= Work task =
Return exactly the span of lines in the following data that opens with the line containing "thumb ip: (223, 389)" and closes with the line containing "middle mcp: (91, 363)". Include nothing else.

= Dataset records =

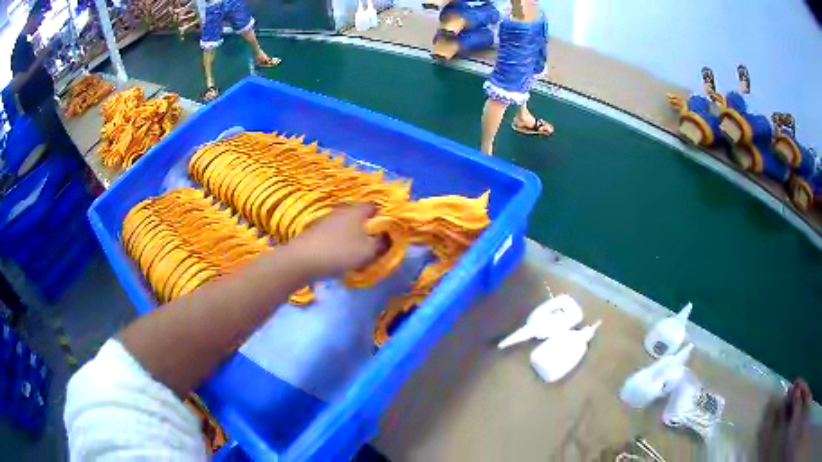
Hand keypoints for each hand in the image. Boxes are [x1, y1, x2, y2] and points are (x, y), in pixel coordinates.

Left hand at [288, 204, 385, 277]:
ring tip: (358, 255)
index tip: (388, 234)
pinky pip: (336, 235)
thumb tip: (388, 237)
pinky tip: (341, 258)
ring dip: (354, 238)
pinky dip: (341, 244)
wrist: (302, 260)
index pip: (376, 207)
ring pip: (348, 227)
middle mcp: (343, 210)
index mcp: (357, 210)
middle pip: (361, 218)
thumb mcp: (368, 250)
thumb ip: (382, 243)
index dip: (385, 218)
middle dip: (369, 230)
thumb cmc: (340, 252)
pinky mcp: (317, 232)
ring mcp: (327, 220)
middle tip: (374, 247)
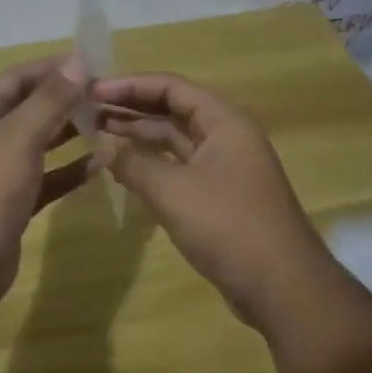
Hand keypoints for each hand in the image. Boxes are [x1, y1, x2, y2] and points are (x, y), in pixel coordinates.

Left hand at [0, 54, 91, 313]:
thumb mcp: (20, 135)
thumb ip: (50, 99)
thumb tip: (77, 60)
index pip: (19, 77)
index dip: (53, 67)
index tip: (93, 63)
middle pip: (29, 108)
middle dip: (65, 100)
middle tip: (108, 96)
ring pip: (38, 144)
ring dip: (70, 134)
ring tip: (109, 125)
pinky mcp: (10, 205)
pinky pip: (45, 179)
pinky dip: (69, 171)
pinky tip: (100, 166)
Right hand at [91, 73, 326, 330]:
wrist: (283, 288)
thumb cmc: (229, 226)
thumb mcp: (173, 191)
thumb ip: (134, 163)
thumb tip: (102, 146)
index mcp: (224, 121)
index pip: (171, 87)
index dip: (130, 85)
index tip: (93, 91)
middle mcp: (226, 136)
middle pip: (173, 109)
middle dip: (131, 108)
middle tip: (88, 111)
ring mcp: (224, 166)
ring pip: (175, 139)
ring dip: (139, 136)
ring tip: (97, 134)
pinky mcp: (219, 195)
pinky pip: (179, 166)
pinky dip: (151, 163)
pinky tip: (122, 168)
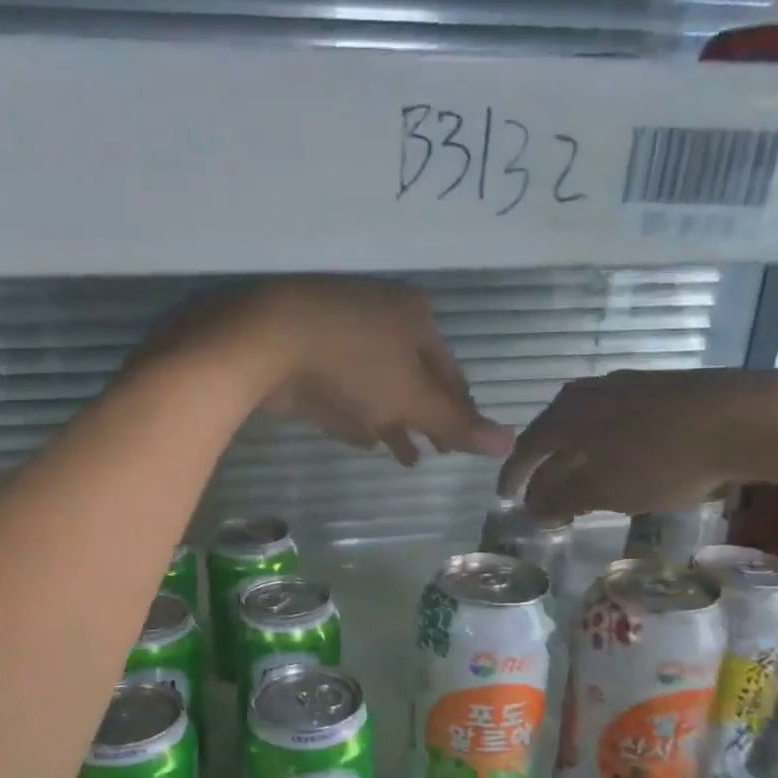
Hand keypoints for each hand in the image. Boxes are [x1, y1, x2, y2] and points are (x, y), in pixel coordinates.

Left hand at [149, 277, 511, 464]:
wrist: (267, 342)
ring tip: (407, 458)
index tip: (462, 444)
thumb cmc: (355, 363)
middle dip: (425, 419)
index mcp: (415, 318)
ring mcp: (341, 336)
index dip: (459, 411)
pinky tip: (366, 441)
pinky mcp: (306, 357)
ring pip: (377, 387)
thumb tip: (509, 443)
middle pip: (413, 379)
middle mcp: (381, 320)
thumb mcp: (413, 398)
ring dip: (393, 423)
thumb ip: (456, 423)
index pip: (450, 373)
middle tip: (437, 453)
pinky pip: (345, 392)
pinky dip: (358, 416)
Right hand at [498, 369, 777, 517]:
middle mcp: (591, 394)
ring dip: (578, 454)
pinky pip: (618, 420)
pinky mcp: (665, 389)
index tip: (505, 498)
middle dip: (545, 465)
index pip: (527, 447)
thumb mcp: (605, 489)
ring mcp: (630, 386)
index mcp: (568, 415)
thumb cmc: (662, 459)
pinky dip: (608, 445)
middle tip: (541, 493)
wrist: (747, 418)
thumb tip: (531, 509)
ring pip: (588, 424)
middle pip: (555, 431)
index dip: (513, 476)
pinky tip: (624, 458)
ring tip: (581, 478)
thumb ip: (562, 499)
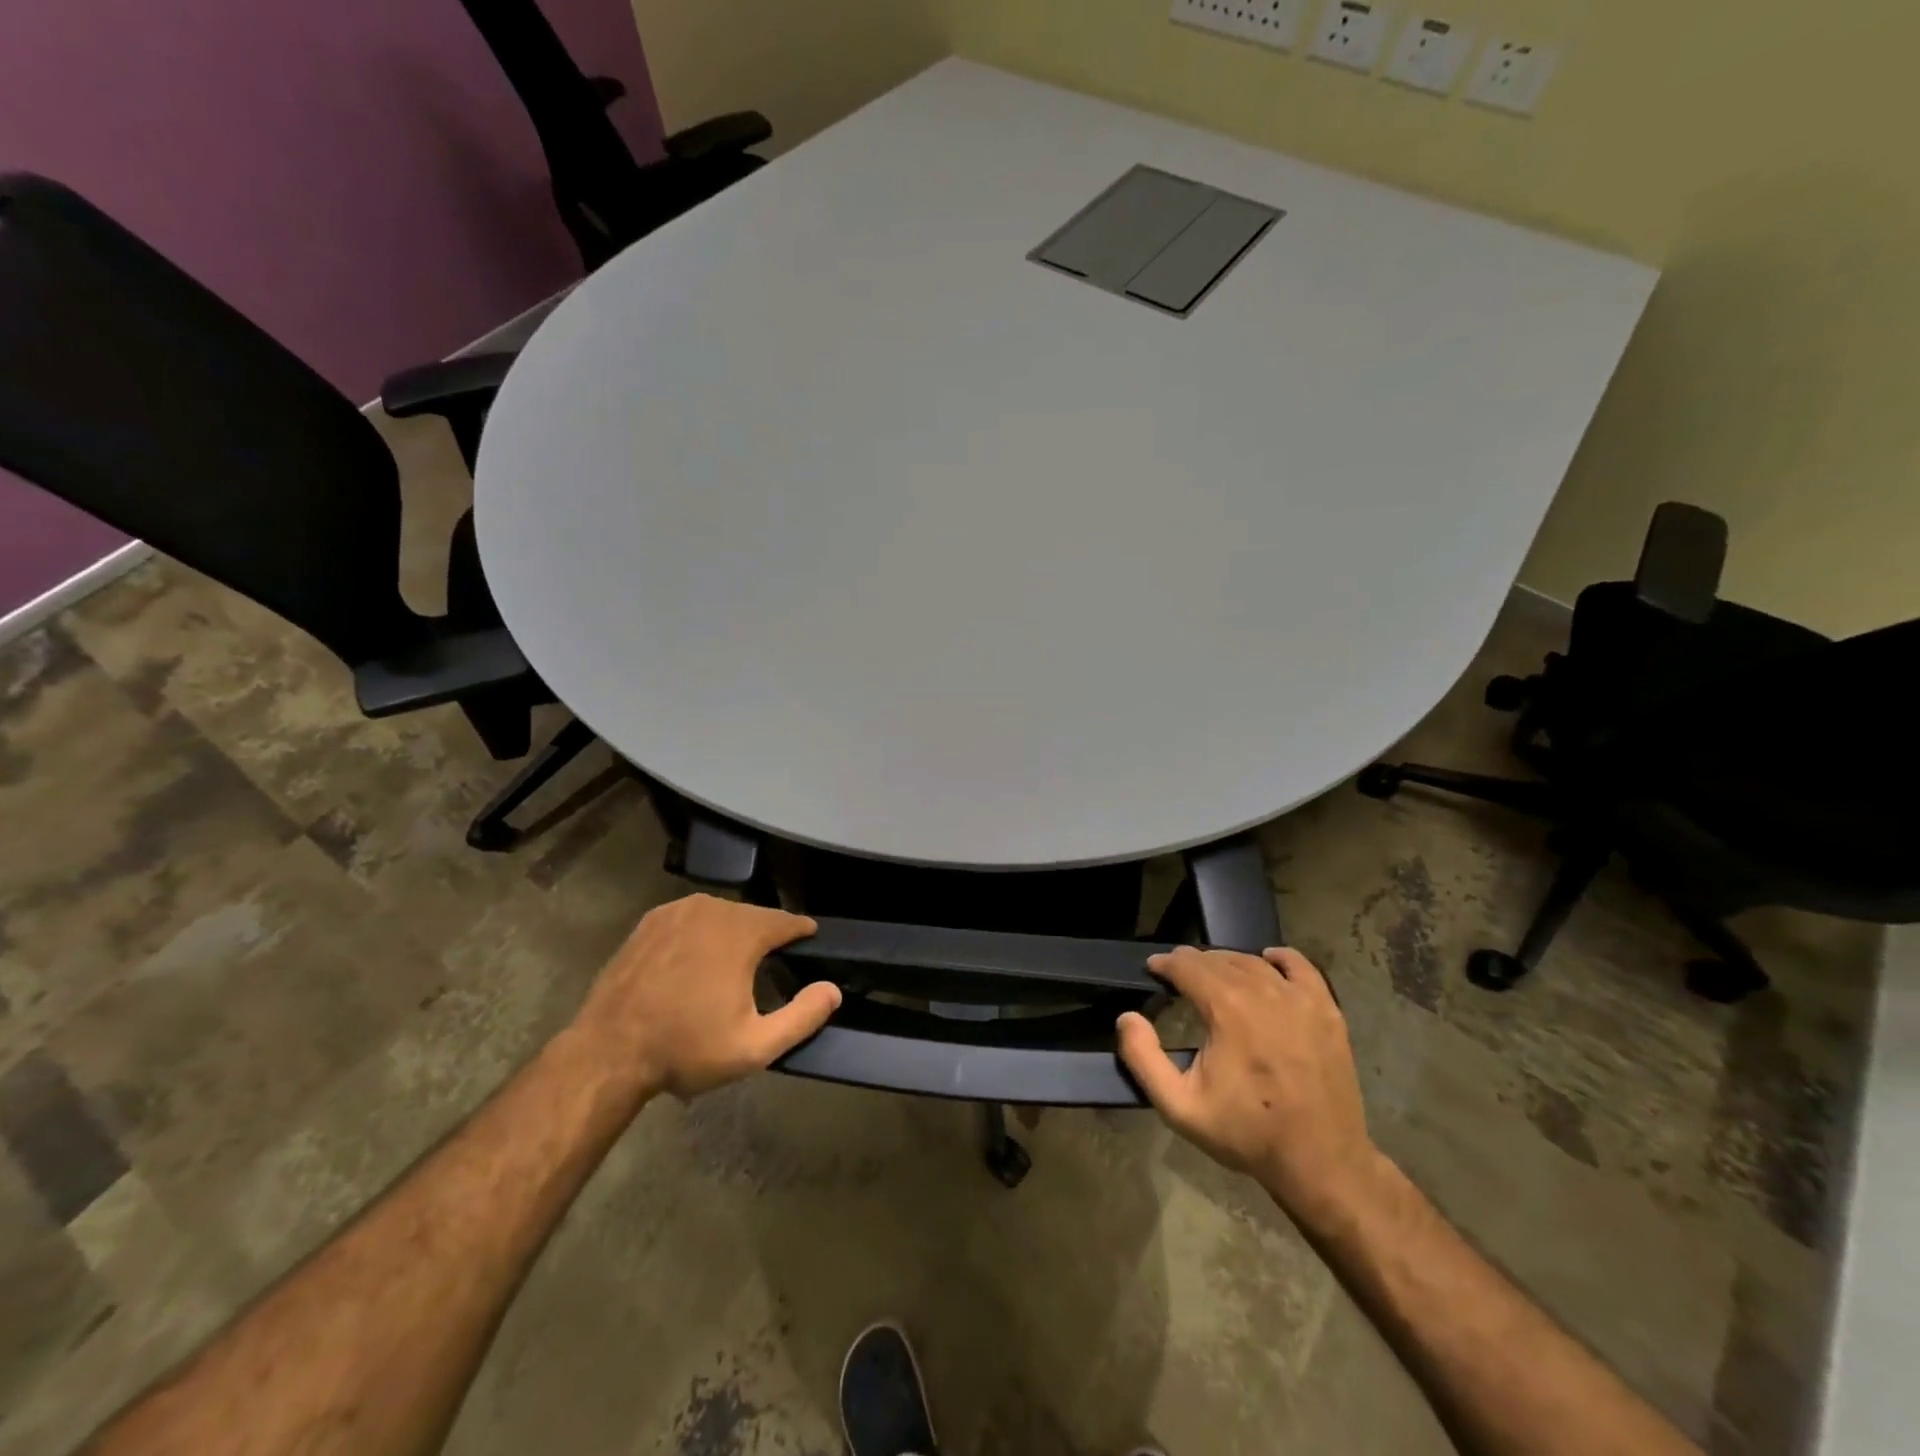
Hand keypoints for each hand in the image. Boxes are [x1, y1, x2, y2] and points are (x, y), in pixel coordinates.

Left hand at [570, 894, 840, 1099]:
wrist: (607, 1053)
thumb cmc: (685, 1049)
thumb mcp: (754, 1047)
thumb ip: (802, 1017)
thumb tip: (833, 989)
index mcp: (741, 931)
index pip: (786, 920)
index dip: (801, 931)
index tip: (810, 941)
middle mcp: (712, 908)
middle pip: (753, 916)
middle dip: (765, 936)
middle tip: (770, 964)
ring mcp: (676, 910)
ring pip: (721, 915)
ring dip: (732, 934)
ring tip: (734, 964)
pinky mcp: (650, 921)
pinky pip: (691, 919)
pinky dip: (701, 933)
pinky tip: (696, 960)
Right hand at [1117, 947, 1382, 1226]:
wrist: (1320, 1163)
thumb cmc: (1247, 1133)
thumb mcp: (1180, 1107)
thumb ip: (1143, 1059)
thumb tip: (1127, 1017)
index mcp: (1227, 1009)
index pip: (1188, 966)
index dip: (1165, 964)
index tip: (1153, 968)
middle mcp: (1264, 992)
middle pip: (1219, 960)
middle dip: (1193, 961)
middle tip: (1177, 972)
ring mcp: (1300, 999)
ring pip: (1254, 962)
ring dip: (1228, 961)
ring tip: (1212, 973)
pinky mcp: (1327, 1010)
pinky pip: (1301, 967)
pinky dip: (1280, 958)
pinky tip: (1268, 961)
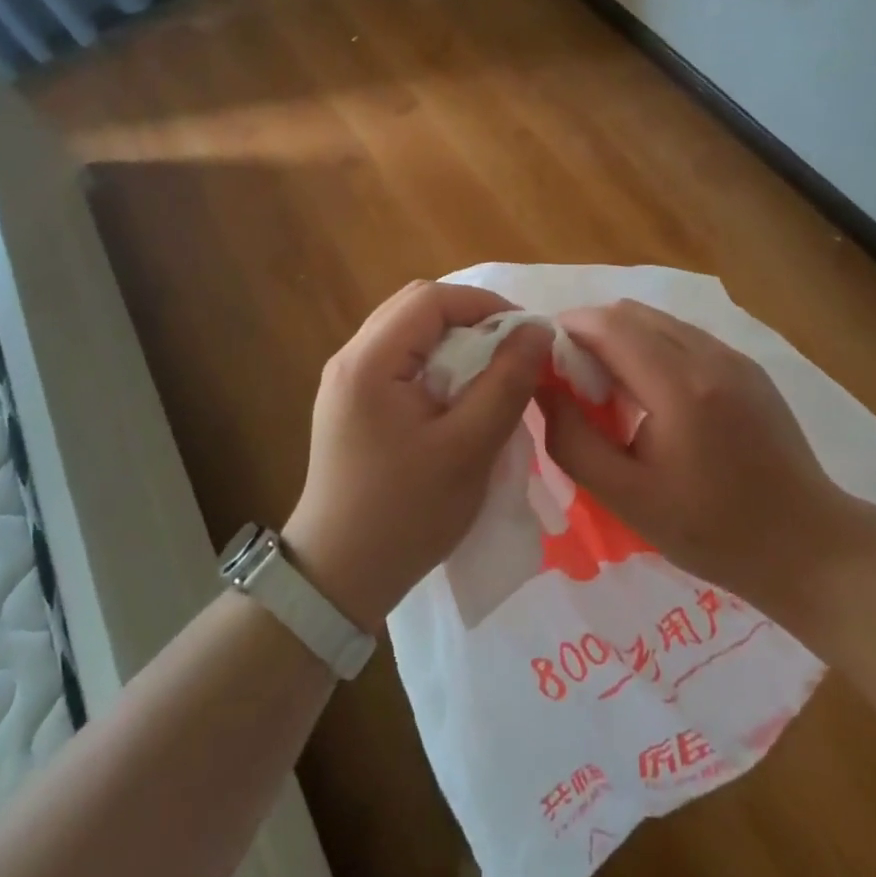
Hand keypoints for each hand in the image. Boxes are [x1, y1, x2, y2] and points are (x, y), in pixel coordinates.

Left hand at [284, 281, 550, 632]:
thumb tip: (537, 330)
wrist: (338, 577)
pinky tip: (457, 391)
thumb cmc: (405, 514)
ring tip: (490, 368)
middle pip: (415, 306)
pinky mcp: (351, 400)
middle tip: (511, 348)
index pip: (430, 299)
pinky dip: (435, 359)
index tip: (525, 333)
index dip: (484, 304)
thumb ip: (506, 383)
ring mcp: (345, 379)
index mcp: (368, 361)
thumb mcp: (468, 449)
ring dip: (452, 338)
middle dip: (469, 316)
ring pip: (407, 330)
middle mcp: (350, 357)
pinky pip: (398, 357)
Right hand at [540, 299, 868, 618]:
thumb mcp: (628, 499)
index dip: (568, 329)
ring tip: (613, 390)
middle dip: (592, 333)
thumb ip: (573, 441)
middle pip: (632, 313)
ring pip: (660, 321)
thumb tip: (542, 389)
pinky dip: (655, 348)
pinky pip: (686, 337)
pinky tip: (655, 397)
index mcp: (679, 386)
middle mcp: (708, 355)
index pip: (608, 324)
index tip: (545, 359)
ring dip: (624, 339)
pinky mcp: (749, 367)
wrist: (808, 547)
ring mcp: (734, 357)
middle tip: (575, 380)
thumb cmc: (712, 531)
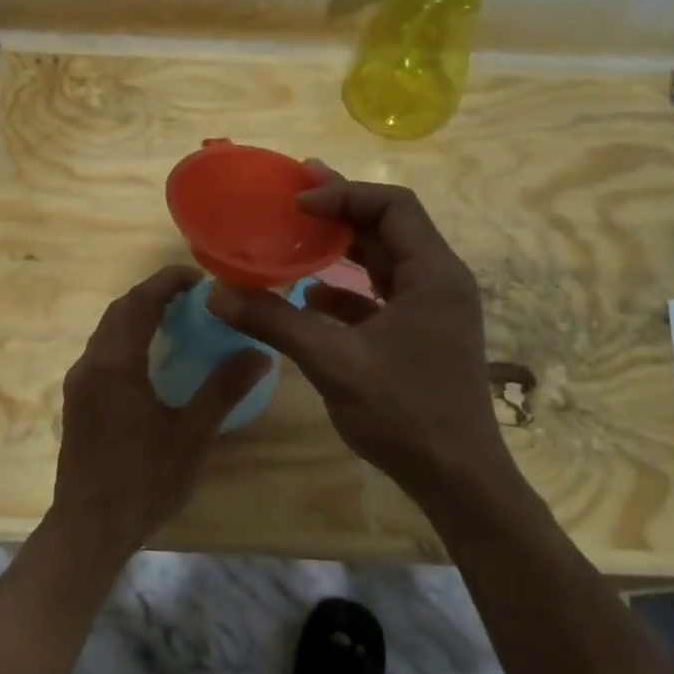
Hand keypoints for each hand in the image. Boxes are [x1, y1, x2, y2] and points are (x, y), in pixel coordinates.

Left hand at [50, 265, 271, 560]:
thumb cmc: (143, 480)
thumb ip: (223, 389)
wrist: (89, 527)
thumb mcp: (192, 435)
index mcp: (116, 363)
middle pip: (120, 310)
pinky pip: (101, 351)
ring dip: (137, 315)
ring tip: (175, 318)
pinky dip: (126, 338)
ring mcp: (79, 382)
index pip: (140, 302)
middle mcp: (91, 363)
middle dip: (153, 294)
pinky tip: (150, 357)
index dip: (167, 282)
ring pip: (106, 330)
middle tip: (192, 295)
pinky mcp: (76, 400)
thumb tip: (260, 353)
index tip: (198, 277)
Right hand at [207, 165, 507, 502]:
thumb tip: (216, 294)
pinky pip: (381, 295)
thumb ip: (276, 322)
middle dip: (341, 210)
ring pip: (385, 261)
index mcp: (433, 273)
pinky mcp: (421, 334)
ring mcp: (432, 309)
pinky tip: (310, 297)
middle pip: (389, 226)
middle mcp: (439, 281)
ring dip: (343, 248)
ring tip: (297, 235)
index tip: (296, 202)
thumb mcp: (333, 362)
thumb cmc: (405, 413)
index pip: (392, 206)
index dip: (342, 195)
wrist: (457, 479)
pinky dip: (347, 289)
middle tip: (293, 197)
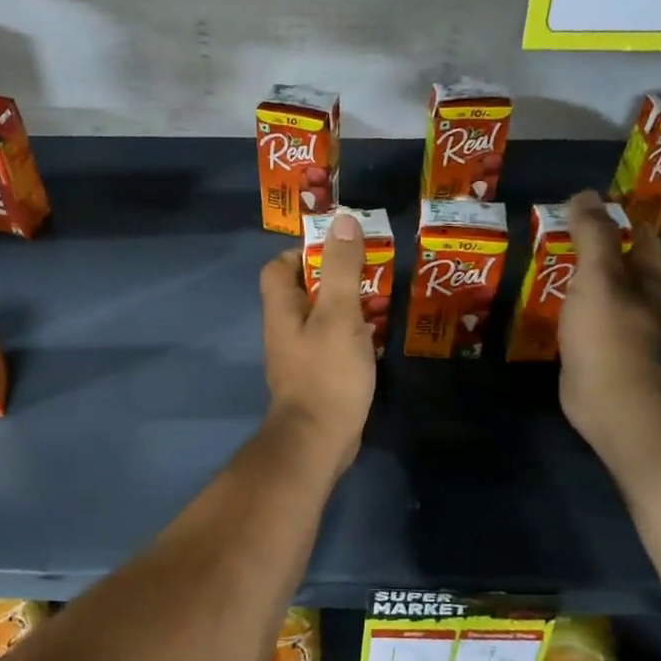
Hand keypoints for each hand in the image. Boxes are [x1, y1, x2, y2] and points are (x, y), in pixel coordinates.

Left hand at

= Response to the task =
thumb ip: (223, 389)
wrist: (89, 527)
thumb mcp: (192, 435)
index mcp: (116, 363)
middle pip: (120, 310)
pinky pip: (101, 351)
ring dip: (137, 315)
ring tip: (175, 318)
pinky dip: (126, 338)
ring mcp: (79, 382)
index pip: (140, 302)
middle mcp: (91, 363)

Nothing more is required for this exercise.